My first thought was that I could help matters by cutting off half of the heat-shrink material. After dry-fitting the one pictured below on one of the wires, however, I changed my mind. I wanted these wires to be as protected as possible.
It was not easy crimping these terminals on the wires.
There was no extra wire, so I had to do this work right up next to the bulkhead.
Even more challenging was the heat shrinking of the terminals. I had to set up a temporary shield of plain mahogany to protect the varnish on the finished mahogany panel behind the battery switch. I also had to use needle nose pliers to turn the terminals as I applied the heat. If I had not done this, I would not have shrunk the terminals correctly.
The work area got so hot that the blue electrical box became soft and pliable. After I had finished the job, I took this picture of the box, as seen from the cockpit locker. Notice how the right hand side is slightly concave. Fortunately, the black plastic conduits beside it were unaffected.
The Pass & Seymour brand GFCI that I used was more welcoming than other brands for the use of heat-shrink terminals. Some of them have plastic nubs near the screws which prevent you from inserting a forked terminal underneath the screw.
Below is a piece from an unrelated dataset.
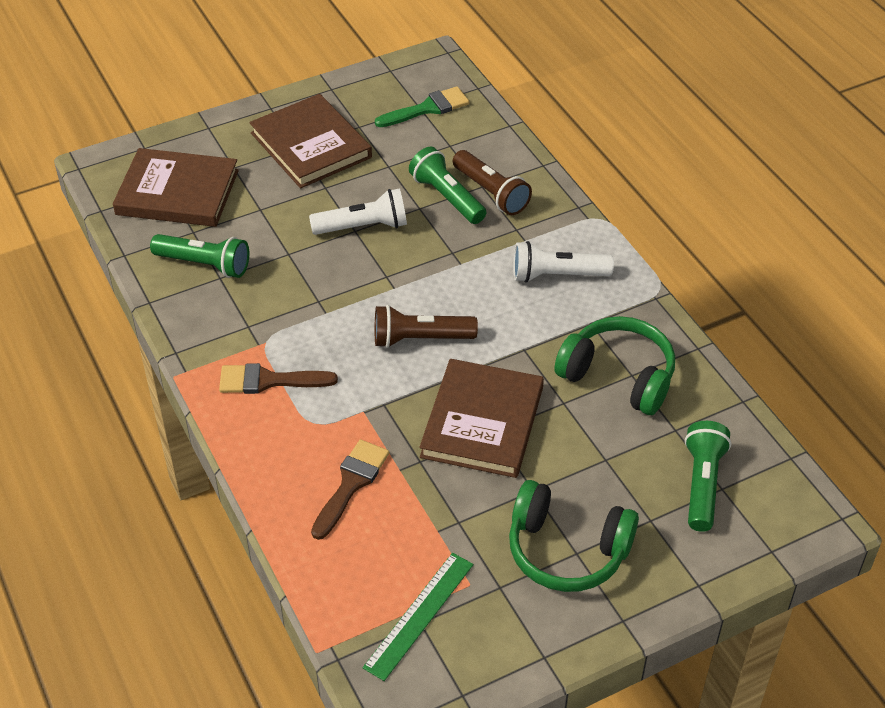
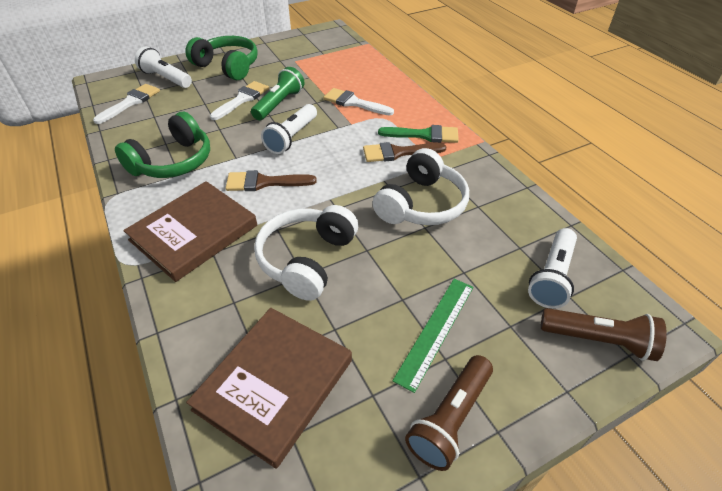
brown book: [113,148,239,227] [249,94,372,188] [419,359,544,478] = 3 -> [123,181,257,282] [186,308,352,469] = 2
green flashlight: [150,234,249,278] [409,147,487,224] [685,421,731,532] = 3 -> [251,67,304,120] = 1
white brush: none = 0 -> [93,84,160,124] [210,81,269,120] [323,88,394,116] = 3
white flashlight: [309,188,407,235] [513,241,614,283] = 2 -> [135,47,192,88] [261,104,317,154] [528,228,577,309] = 3
white headphones: none = 0 -> [254,205,358,301] [372,148,469,225] = 2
Why not use ring terminals you might ask? Well, the screws are not designed to be removed from the receptacle. Having done some residential wiring, I knew this. Nevertheless, I thought it was worth trying to remove them, so that I could use ring terminals instead of forked terminals, since the former provide better contact than the latter. With a little force I was able to remove the first screw. Not a problem, or so I thought. Immediately afterwards, I reinstalled the screw and attempted to tighten it down. It would not cooperate. The reason? I had stripped the threads. The result? The GFCI was ruined. What did I have to do? Go out and buy another one. The lesson learned? Forked terminals are the way to go on AC receptacles. By the way, in case you're wondering, in my experience in installing the AC receptacles in Oystercatcher, I found that the screws on the receptacles, regardless of the two different brands that I used, were Number 8 in size.
The makers of these receptacles have done a lot to keep people from making dumb mistakes while wiring them. For instance, they have placed yellow tape over the screws on one end to warn people not to install wires on those screws if this GFCI is the only receptacle on the circuit. Likewise, they have labeled the screws according to the wires they are to receive.
After double-checking and then double-checking one more time, I installed the wires in their appropriate locations.
I felt much better now that all three of these wires were protected with heat-shrink terminals.
Fortunately, I had very little trouble fitting the receptacle into the box, even though the heat-shrink terminals made the fit even tighter than it already was.
At last I could install the stainless steel protective plate and call this part of the overall AC wiring project complete.
This ends this posting on how I wired the AC receptacle on the port side of the galley in Oystercatcher, my Ericson 25.